* About this exercise: Scan the data below and work out how many of its lines contain the word "action". Give only that number.

* The data:
BEGIN

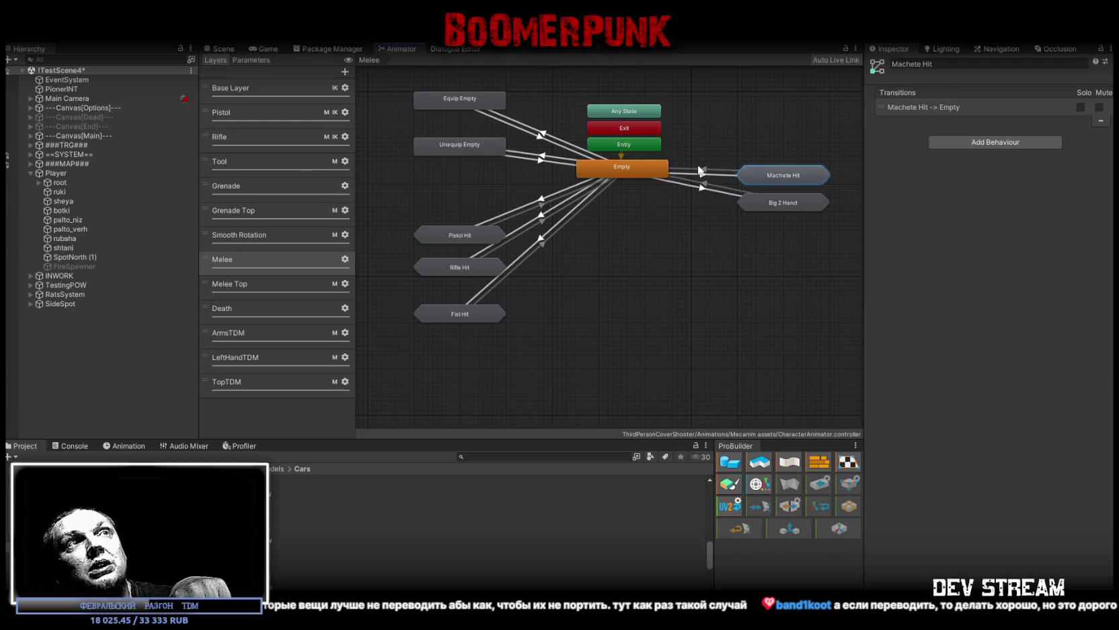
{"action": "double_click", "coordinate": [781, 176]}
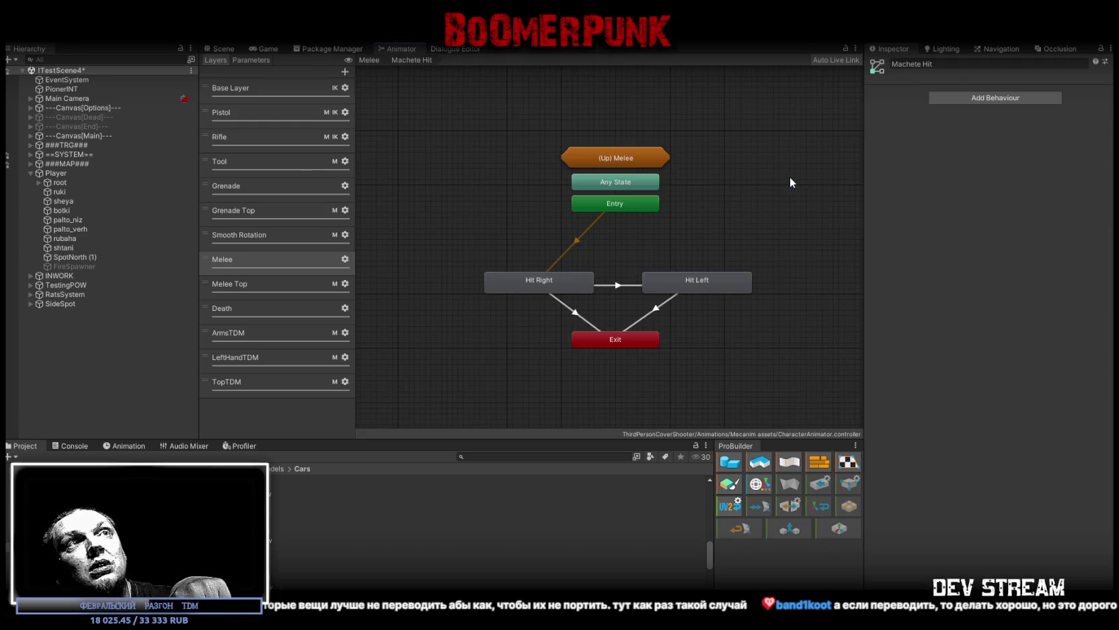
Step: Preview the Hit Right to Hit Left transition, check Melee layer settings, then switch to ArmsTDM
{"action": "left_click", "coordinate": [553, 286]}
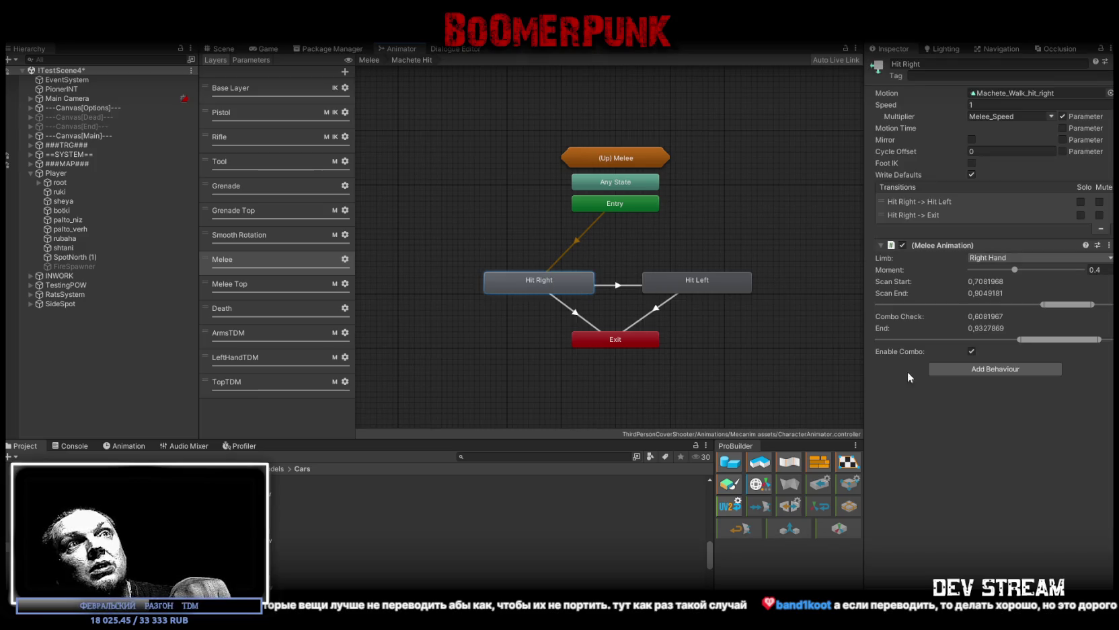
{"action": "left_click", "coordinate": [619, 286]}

END
BEGIN

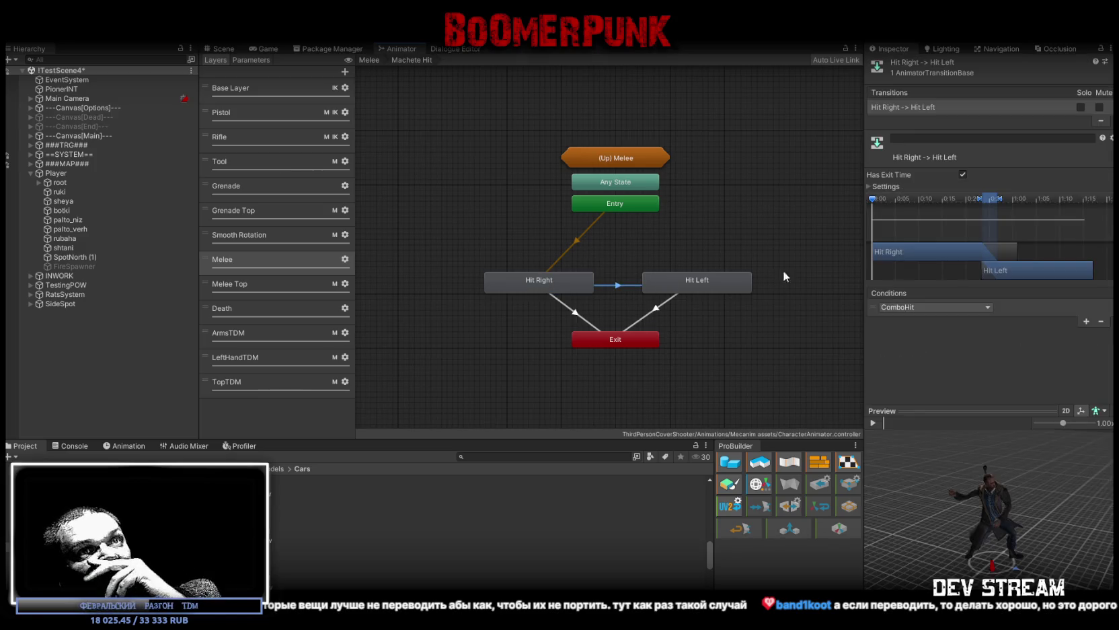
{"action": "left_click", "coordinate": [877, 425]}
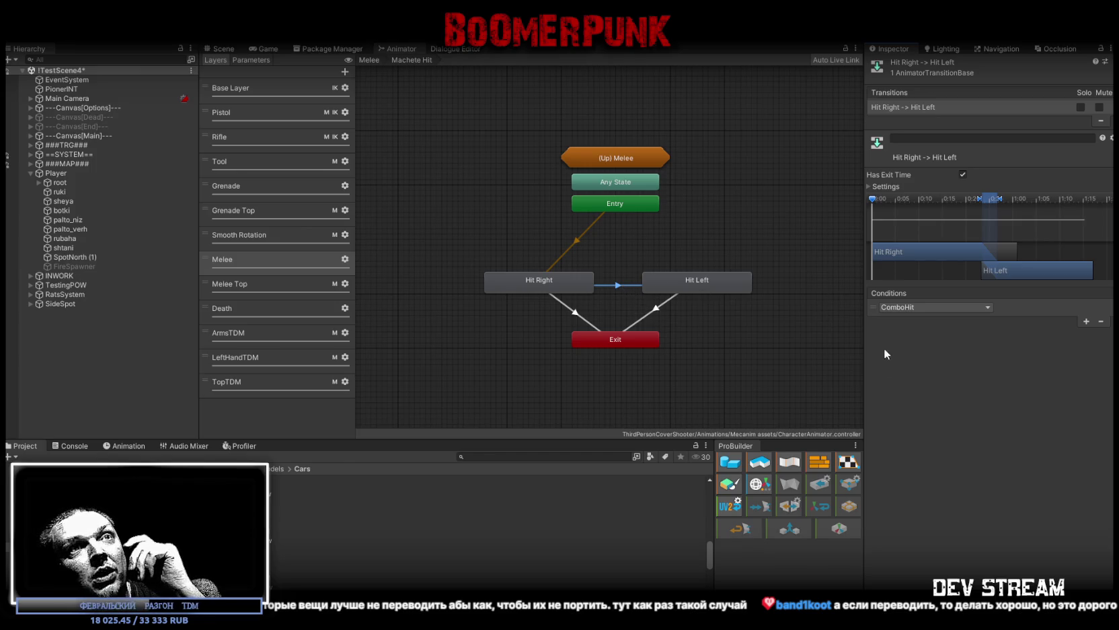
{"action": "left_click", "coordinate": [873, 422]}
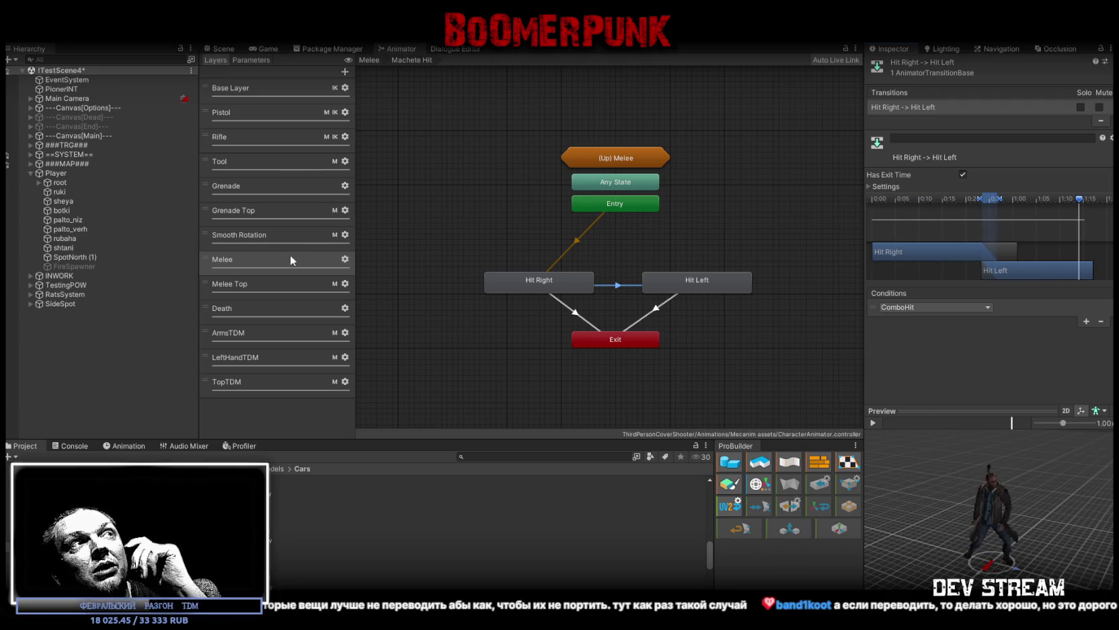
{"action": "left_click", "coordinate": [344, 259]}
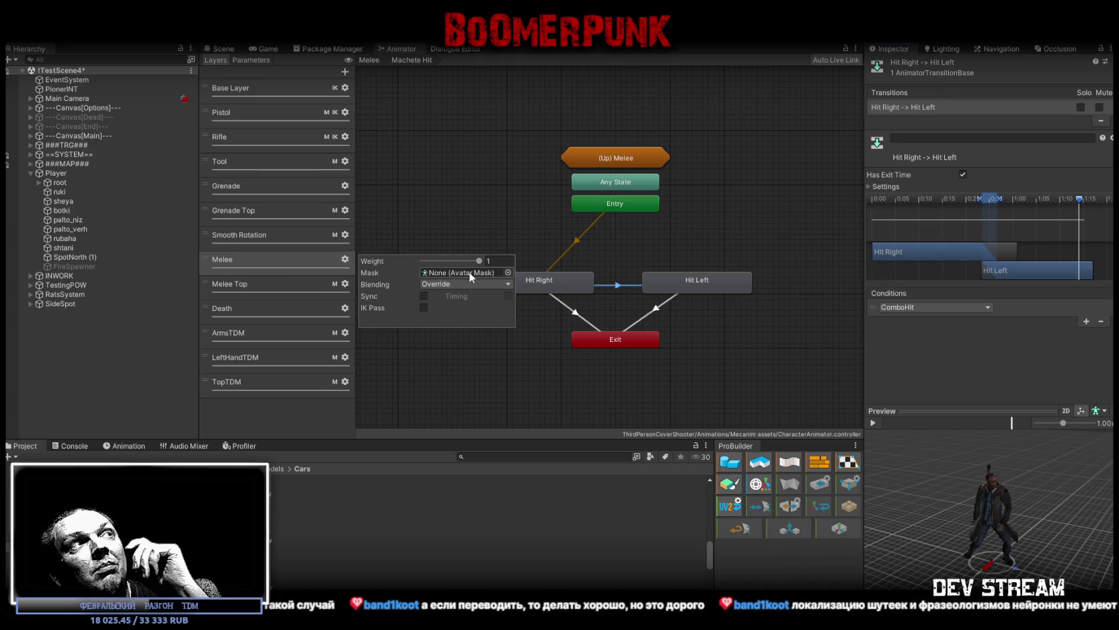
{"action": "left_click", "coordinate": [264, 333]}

END

* Answer section: 7